Data under study:

====

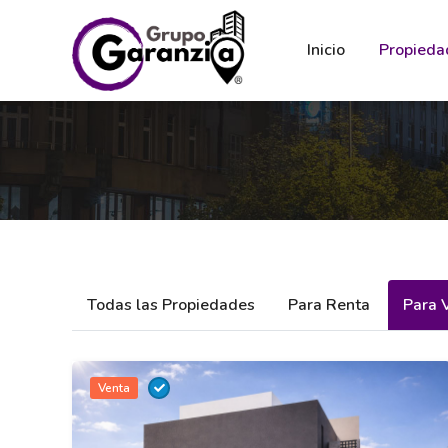
Inicio
Propieda
Todas las Propiedades
Para Renta
Para 
Venta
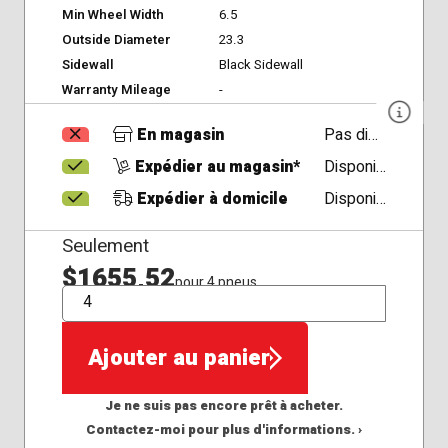
Min Wheel Width
6.5
Outside Diameter
23.3
Sidewall
Black Sidewall
Warranty Mileage
-
En magasin
Pas disponible
Expédier au magasin*
Disponible
Expédier à domicile
Disponible
Seulement
$1655,52
pour 4 pneus
QTÉ
Ajouter au panier
Je ne suis pas encore prêt à acheter.
Contactez-moi pour plus d'informations. ›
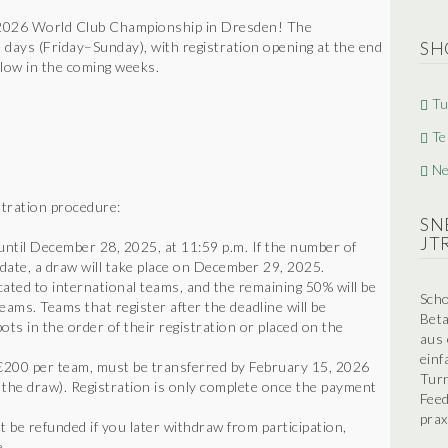
he 2026 World Club Championship in Dresden! The
 days (Friday–Sunday), with registration opening at the end
SH
llow in the coming weeks.
Tu
Te
N
stration procedure:
SN
JT
 until December 28, 2025, at 11:59 p.m. If the number of
t date, a draw will take place on December 29, 2025.
ocated to international teams, and the remaining 50% will be
Scho
ms. Teams that register after the deadline will be
Beta
ots in the order of their registration or placed on the
aus 
einf
e €200 per team, must be transferred by February 15, 2026
Turn
er the draw). Registration is only complete once the payment
Feed
prax
 be refunded if you later withdraw from participation,
.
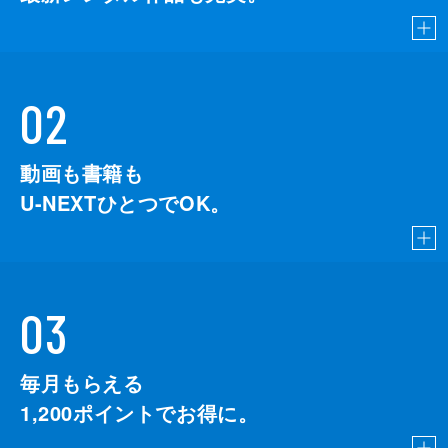
02
動画も書籍も
U-NEXTひとつでOK。
03
毎月もらえる
1,200
ポイントでお得に。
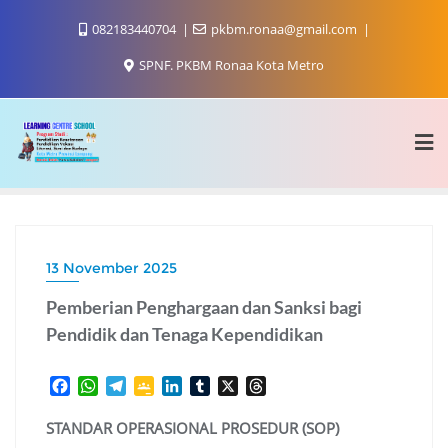
Skip
082183440704
pkbm.ronaa@gmail.com
to
content
SPNF. PKBM Ronaa Kota Metro
13 November 2025
Pemberian Penghargaan dan Sanksi bagi
Pendidik dan Tenaga Kependidikan
F
W
T
G
L
T
X
T
a
h
e
o
i
u
h
c
a
l
o
n
m
r
STANDAR OPERASIONAL PROSEDUR (SOP)
e
t
e
g
k
b
e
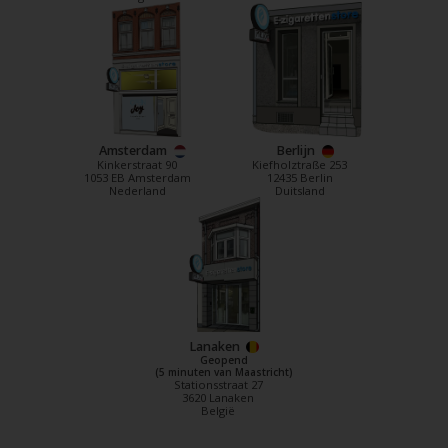
Amsterdam
Berlijn
Kinkerstraat 90
Kiefholztraße 253
1053 EB Amsterdam
12435 Berlin
Nederland
Duitsland
Lanaken
Geopend
(5 minuten van Maastricht)
Stationsstraat 27
3620 Lanaken
België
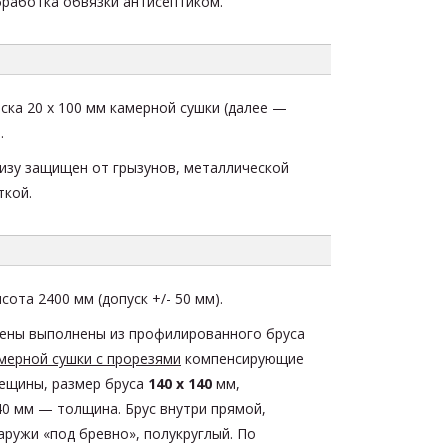
работка обвязки антисептиком.
ска 20 х 100 мм камерной сушки (далее —
.
изу защищен от грызунов, металлической
ткой.
ысота
2400 мм
(допуск +/- 50 мм).
ены выполнены из
профилированного бруса
мерной сушки с прорезями
компенсирующие
ещины, размер бруса
140 х 140
мм,
40 мм — толщина. Брус внутри прямой,
аружи «под бревно», полукруглый. По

====

Work item:
A word-for-word repeat of the lines from the line with "llow in the coming weeks." to the last line of the data, both ends included and pictures left out, is all that should appear.

Exercise response:
llow in the coming weeks.
Tu
Te
N
stration procedure:
SN
JT
 until December 28, 2025, at 11:59 p.m. If the number of
t date, a draw will take place on December 29, 2025.
ocated to international teams, and the remaining 50% will be
Scho
ms. Teams that register after the deadline will be
Beta
ots in the order of their registration or placed on the
aus 
einf
e €200 per team, must be transferred by February 15, 2026
Turn
er the draw). Registration is only complete once the payment
Feed
prax
 be refunded if you later withdraw from participation,
.
02
動画も書籍も
U-NEXTひとつでOK。
03
毎月もらえる
1,200
ポイントでお得に。
Skip
082183440704
pkbm.ronaa@gmail.com
to
content
SPNF. PKBM Ronaa Kota Metro
13 November 2025
Pemberian Penghargaan dan Sanksi bagi
Pendidik dan Tenaga Kependidikan
F
W
T
G
L
T
X
T
a
h
e
o
i
u
h
c
a
l
o
n
m
r
STANDAR OPERASIONAL PROSEDUR (SOP)
e
t
e
g
k
b
e
Amsterdam
Berlijn
Kinkerstraat 90
Kiefholztraße 253
1053 EB Amsterdam
12435 Berlin
Nederland
Duitsland
Lanaken
Geopend
(5 minuten van Maastricht)
Stationsstraat 27
3620 Lanaken
België
работка обвязки антисептиком.
ска 20 х 100 мм камерной сушки (далее —
.
изу защищен от грызунов, металлической
ткой.
ысота
2400 мм
(допуск +/- 50 мм).
ены выполнены из
профилированного бруса
мерной сушки с прорезями
компенсирующие
ещины, размер бруса
140 х 140
мм,
40 мм — толщина. Брус внутри прямой,
аружи «под бревно», полукруглый. По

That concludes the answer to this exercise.